Ross Garnaut, asked by the centre-left government to design an emissions trade scheme to make the US$1 trillion economy less polluting, hands his final report to Prime Minister Kevin Rudd later on Tuesday. "I am putting a pin in the delusion (that an ambitious agreement is possible)," Garnaut said in an interview published in the Sydney Morning Herald newspaper on Tuesday.
"The most important thing is to get a comprehensive agreement and get it started," he said.
Rudd's target is to cut emissions by 60 percent of 2000 levels by 2050. Economic analysts warn a more ambitious reform trajectory is unlikely with ongoing panic in international financial markets.
Garnaut earlier this month said Australia should aim to cut emissions by at least 10 percent by 2020, stabilising carbon dioxide emissions at 550 parts per million in the atmosphere, or by up to 25 percent and 450 ppm if the government opted for a tougher target.
Garnaut also recommended carbon be sold for an initial A$20 (US$16) a tonne from 2010, with only marginal increases for the first two years to help business adjust.
Green groups and climate scientists have criticised Garnaut's "practical" 10 percent target as inadequate to help the world stave off potentially catastrophic climate change.
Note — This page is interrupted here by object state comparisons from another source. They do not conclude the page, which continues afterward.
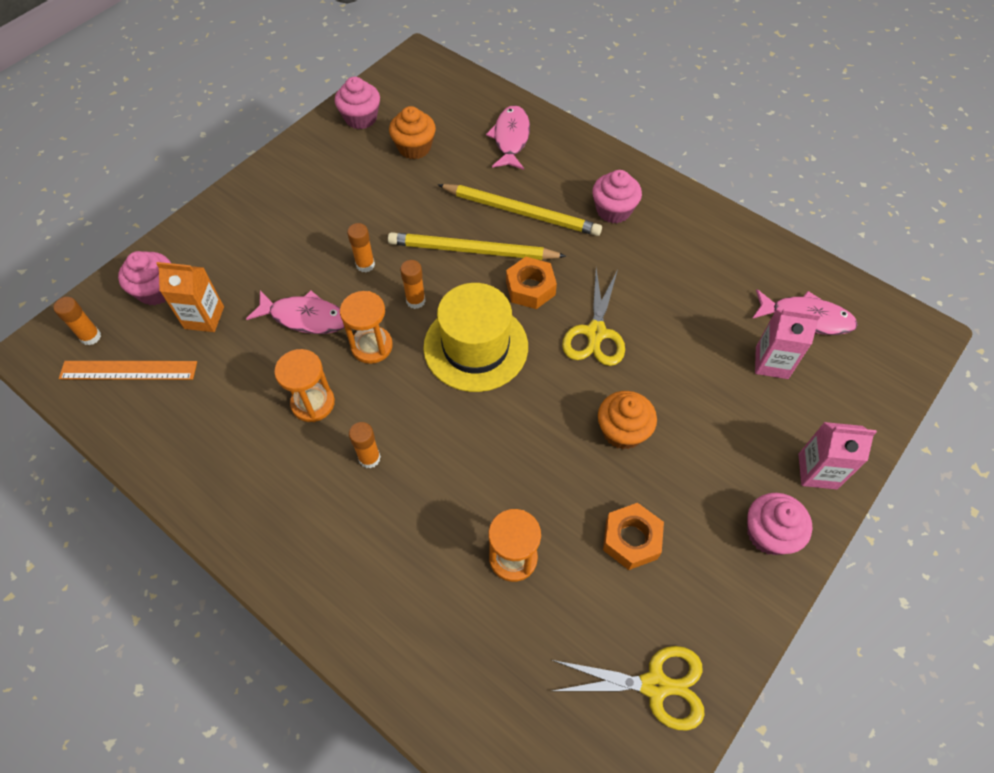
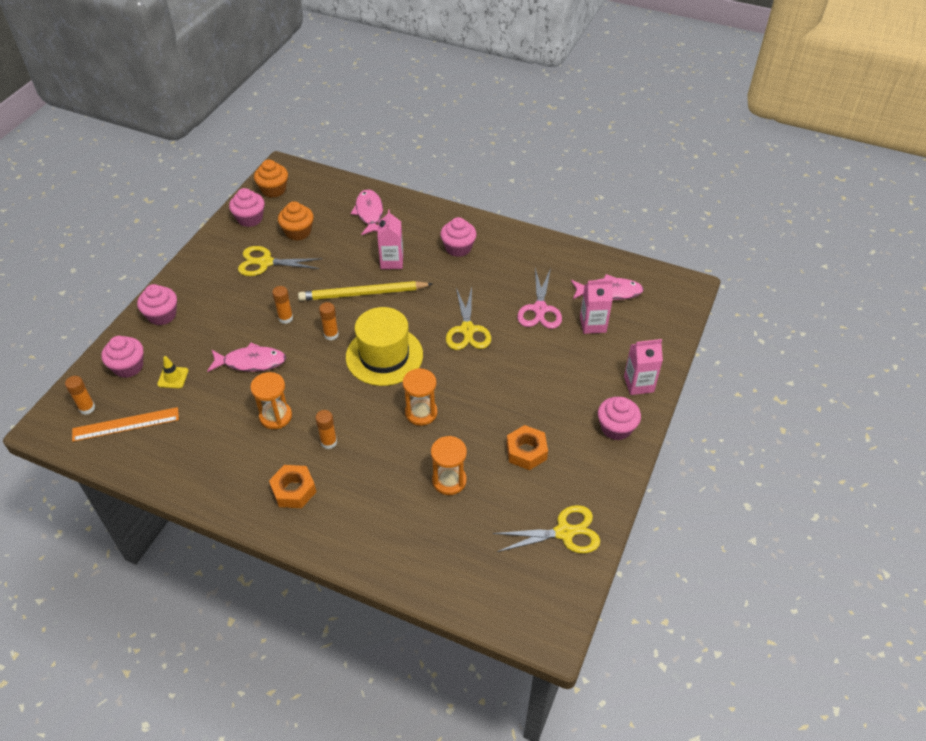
camera: 15 degrees left, 10 degrees down
orange carton [156,262,224,332] -> yellow traffic cone [157,356,189,388]
orange hourglass [340,291,393,364] -> orange hourglass moved to [403,368,438,426]
yellow pencil [438,184,602,236] -> pink carton [377,210,403,269]
orange nut [506,257,557,309] -> orange nut moved to [269,465,316,508]
orange cupcake [598,391,657,449] -> orange cupcake moved to [254,160,288,198]
none -> pink cupcake [137,284,177,325]
none -> yellow scissors [238,246,322,276]
none -> pink scissors [517,268,562,329]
But Garnaut said it was "delusional" to have a target of 450ppm but no "practical program to allocate the burden of exactly who does what, of how to get there".
"It would set us back, not forward, to have a delusional agreement. Twelve years later, we can't afford another Kyoto," he said.
Rudd's government has promised only to consider the Garnaut review in deciding Australia's 2020 target for curbing carbon output and designing an emissions scheme to be set in law next year and begin operating in 2010.